Tradition has it that the “People of Sous” were driven from their homes by seven years of uninterrupted rain, or perhaps thick fog or some other calamity. Before leaving, they buried their riches on site, taking the precaution of noting the exact location on a parchment. Even today, Soussis still arrive in the country armed with clues that they believe will enable them to recover their ancestors' treasures.

== History ==
The current country of the Ghomara is very small compared to their original territory. They seem to have occupied vast lands on either side of their current domain; thus Yulian (Count Julien), who held Sabta (Ceuta) on behalf of the Visigoths, was, in the eyes of Ibn Khaldoun, a Masmoudian prince. Conversion to Islam did not come without difficulty. The development of Kharijism among the Berbers and the wars that followed, then the decline of the Idrisid dynasty, facilitated the infiltration of the Zenatas, who became masters of the peripheral cities: Sabta, Tangier, and Fez. Conflicts between Masmouda and Sanhaja facilitated the Almoravid conquest.
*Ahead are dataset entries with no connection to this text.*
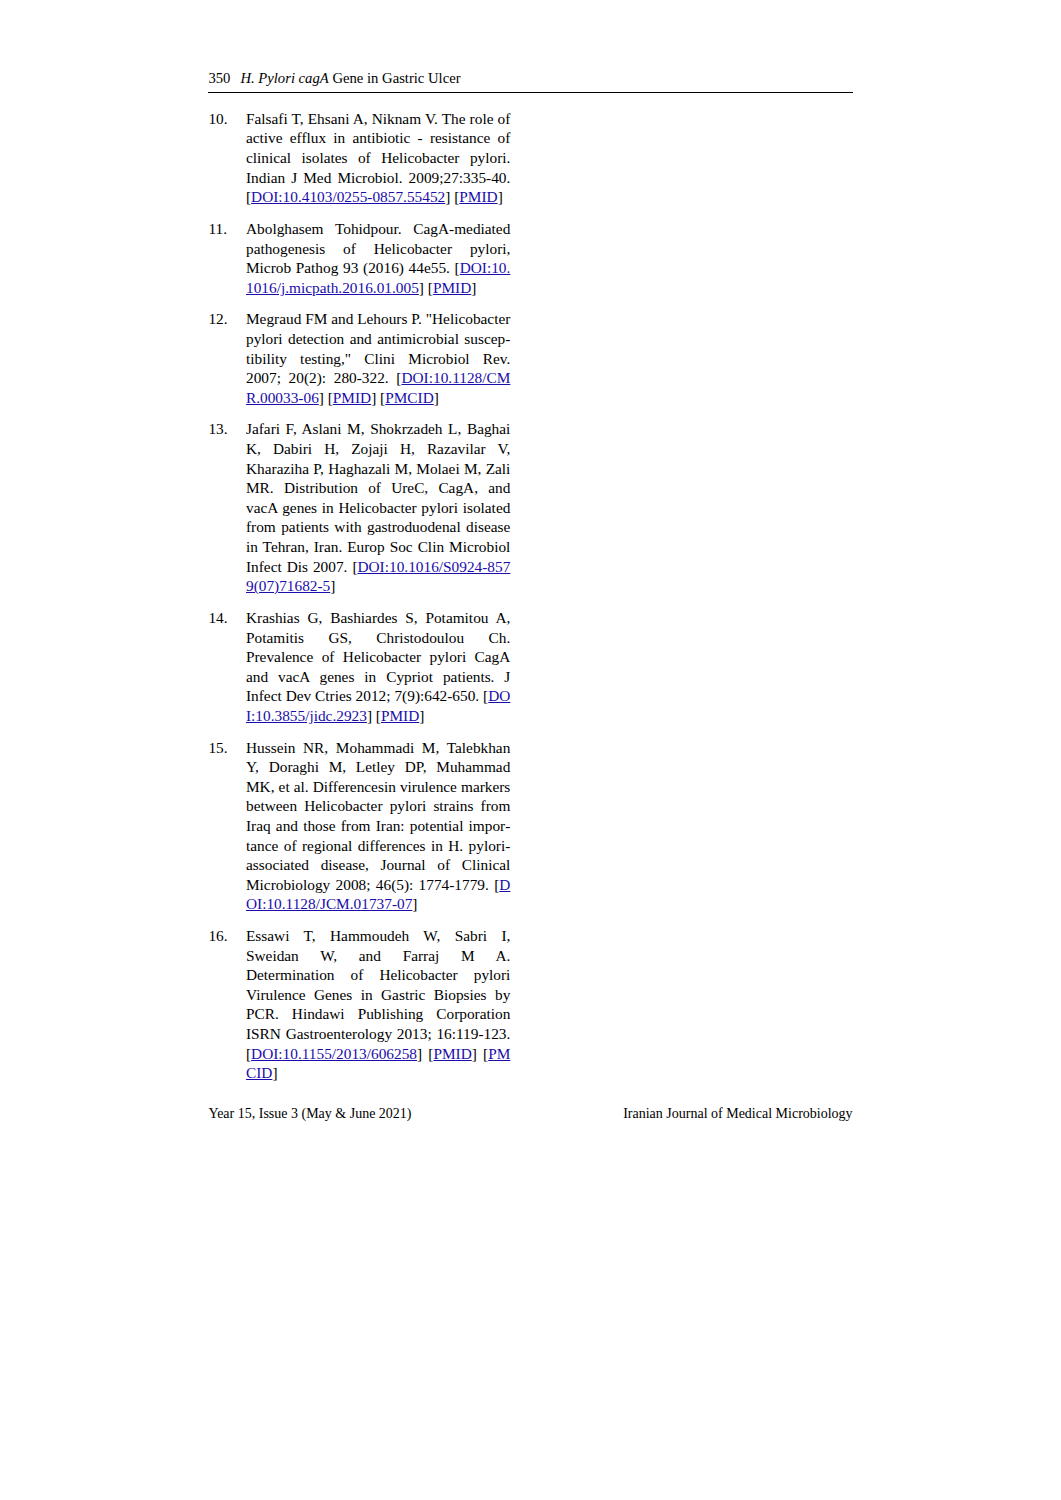350 H. Pylori cagA Gene in Gastric Ulcer
10. Falsafi T, Ehsani A, Niknam V. The role of active efflux in antibiotic - resistance of clinical isolates of Helicobacter pylori. Indian J Med Microbiol. 2009;27:335-40. [DOI:10.4103/0255-0857.55452] [PMID]
11. Abolghasem Tohidpour. CagA-mediated pathogenesis of Helicobacter pylori, Microb Pathog 93 (2016) 44e55. [DOI:10.1016/j.micpath.2016.01.005] [PMID]
12. Megraud FM and Lehours P. "Helicobacter pylori detection and antimicrobial susceptibility testing," Clini Microbiol Rev. 2007; 20(2): 280-322. [DOI:10.1128/CMR.00033-06] [PMID] [PMCID]
13. Jafari F, Aslani M, Shokrzadeh L, Baghai K, Dabiri H, Zojaji H, Razavilar V, Kharaziha P, Haghazali M, Molaei M, Zali MR. Distribution of UreC, CagA, and vacA genes in Helicobacter pylori isolated from patients with gastroduodenal disease in Tehran, Iran. Europ Soc Clin Microbiol Infect Dis 2007. [DOI:10.1016/S0924-8579(07)71682-5]
14. Krashias G, Bashiardes S, Potamitou A, Potamitis GS, Christodoulou Ch. Prevalence of Helicobacter pylori CagA and vacA genes in Cypriot patients. J Infect Dev Ctries 2012; 7(9):642-650. [DOI:10.3855/jidc.2923] [PMID]
15. Hussein NR, Mohammadi M, Talebkhan Y, Doraghi M, Letley DP, Muhammad MK, et al. Differencesin virulence markers between Helicobacter pylori strains from Iraq and those from Iran: potential importance of regional differences in H. pylori-associated disease, Journal of Clinical Microbiology 2008; 46(5): 1774-1779. [DOI:10.1128/JCM.01737-07]
16. Essawi T, Hammoudeh W, Sabri I, Sweidan W, and Farraj M A. Determination of Helicobacter pylori Virulence Genes in Gastric Biopsies by PCR. Hindawi Publishing Corporation ISRN Gastroenterology 2013; 16:119-123. [DOI:10.1155/2013/606258] [PMID] [PMCID]
Year 15, Issue 3 (May & June 2021) Iranian Journal of Medical Microbiology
In 1067, Yousouf ben Tachfin occupied the Ghomara region and, two years later, seized Fez; during the assault, 3,000 Zenatas were massacred.
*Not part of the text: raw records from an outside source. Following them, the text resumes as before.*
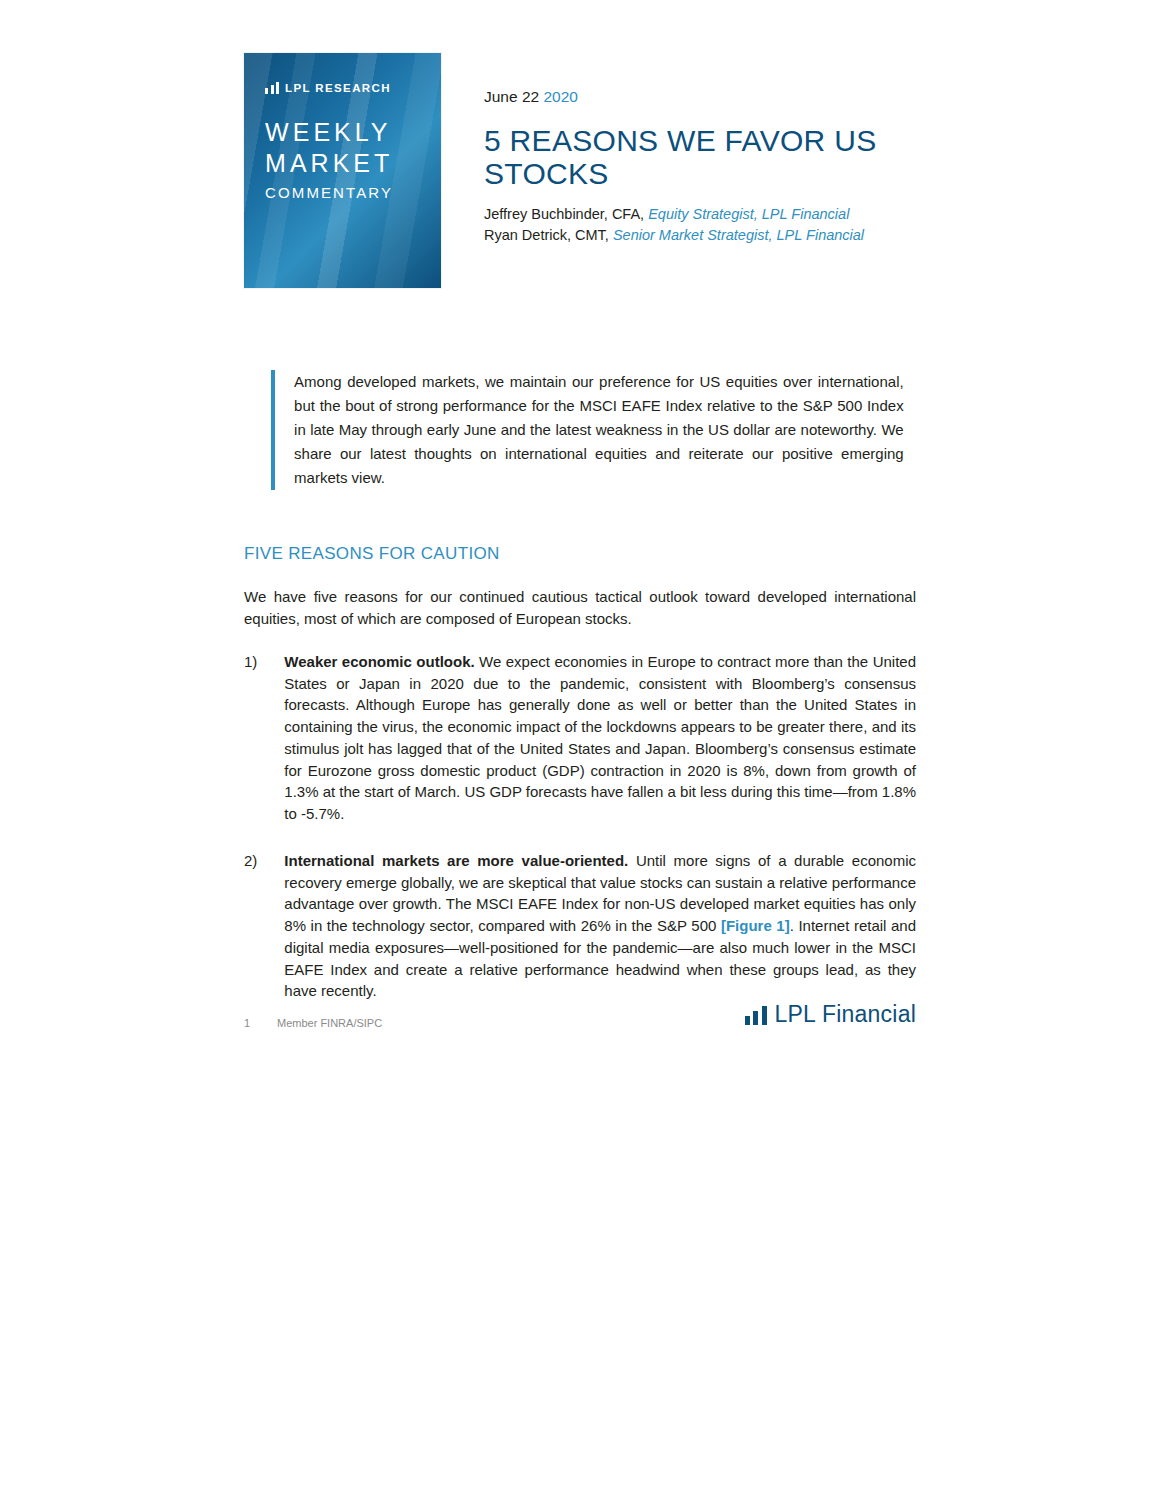LPL RESEARCH
Weekly Market Commentary
June 22 2020
5 REASONS WE FAVOR US STOCKS
Jeffrey Buchbinder, CFA, Equity Strategist, LPL Financial
Ryan Detrick, CMT, Senior Market Strategist, LPL Financial
Among developed markets, we maintain our preference for US equities over international, but the bout of strong performance for the MSCI EAFE Index relative to the S&P 500 Index in late May through early June and the latest weakness in the US dollar are noteworthy. We share our latest thoughts on international equities and reiterate our positive emerging markets view.
FIVE REASONS FOR CAUTION
We have five reasons for our continued cautious tactical outlook toward developed international equities, most of which are composed of European stocks.
Weaker economic outlook. We expect economies in Europe to contract more than the United States or Japan in 2020 due to the pandemic, consistent with Bloomberg’s consensus forecasts. Although Europe has generally done as well or better than the United States in containing the virus, the economic impact of the lockdowns appears to be greater there, and its stimulus jolt has lagged that of the United States and Japan. Bloomberg’s consensus estimate for Eurozone gross domestic product (GDP) contraction in 2020 is 8%, down from growth of 1.3% at the start of March. US GDP forecasts have fallen a bit less during this time—from 1.8% to -5.7%.
International markets are more value-oriented. Until more signs of a durable economic recovery emerge globally, we are skeptical that value stocks can sustain a relative performance advantage over growth. The MSCI EAFE Index for non-US developed market equities has only 8% in the technology sector, compared with 26% in the S&P 500 [Figure 1]. Internet retail and digital media exposures—well-positioned for the pandemic—are also much lower in the MSCI EAFE Index and create a relative performance headwind when these groups lead, as they have recently.
1 Member FINRA/SIPC
LPL Financial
Further east, as early as the 8th century, the land of Nekkour, which stretched to the Ghomara Sanhadjian domains, had been conquered, according to tradition, by Saïd ben Idris ben Saleh. Defeated, the Rif Berbers embraced Islam, which was preached to them by Saleh ibn Mansour, an Arab of Himyarite origin. Like so many other Maghrebis, the Ghomara and the Sanhadja soon renounced the new religion; they drove out Saleh and took as their leader an adventurer from Nefza, Dawoud er-Rondi. El-Bekri tells us that, shortly afterwards, they converted again, put Dawoud to death and recalled Saleh, whose nephew and successor, Saïd ibn Idris, founded Nekour. This city developed rapidly thanks to its relations with the Iberian Peninsula, but its renown attracted a raid by barbarians (Normans), who plundered it in 859. Saïd's long reign was further troubled by the revolt of a group of Berbers commanded by a certain Seggen.

At the beginning of the 10th century, the Ghomara country and neighboring regions experienced a religious upheaval that began in the tribe of Majkasa, near Tetouan, where a preacher nicknamed Ha-mim proclaimed himself a prophet and proposed to reform the Quran and Islamic practices. He reduced the duration of fasting during the month of Ramadan; but his followers had to fast every Thursday and Wednesday until noon; likewise, the daily prayers were reduced to two, one at sunrise and the other at sunset. He abolished the pilgrimage and allowed the consumption of pork, while eggs of all kinds of birds were prohibited. In the profession of faith and the prayers he proposed, his paternal aunt was mentioned, a fortune teller and magician known by various names: Tanguit, Tayfik, Tanant. The unrest that accompanied Ha-mim's preaching quickly turned into open struggle against the established powers. Ha-mim was defeated and put to death among the Masmouda neighbors of Tangier in 928.

==Bibliography==
- G. Camps & J. Vignet-Zunz, "Ghomâra", Encyclopédie berbère, vol.20, 1998, pp. 3110–3119
- Jamal el Hannouche, "Arabic influence in Ghomara Berber", Leiden University, 2010.
- Jamal el Hannouche, "Ghomara Berber, a brief grammatical survey", Leiden University, 2008.
- Peter Behnstedt,"La frontera entre el bereber y el árabe en el Rif", Estudios de dialectología norteafricana y andalusí vol. 6, 2002.
- Georges Séraphin Colin, "Le parler berbère des Ghomara", Hesperis 9, 1929, pp. 43–58.
- AL-MUQADDASÎ, Description de l’Occident musulman au IVe-Xe siècle, trad. Ch. Pellat, Alger, 1950.
- EL-BEKRI, Description de l’Afrique septentrionale. Trad, de Slane, Paris, Adrien-Maison-neuve, 1965.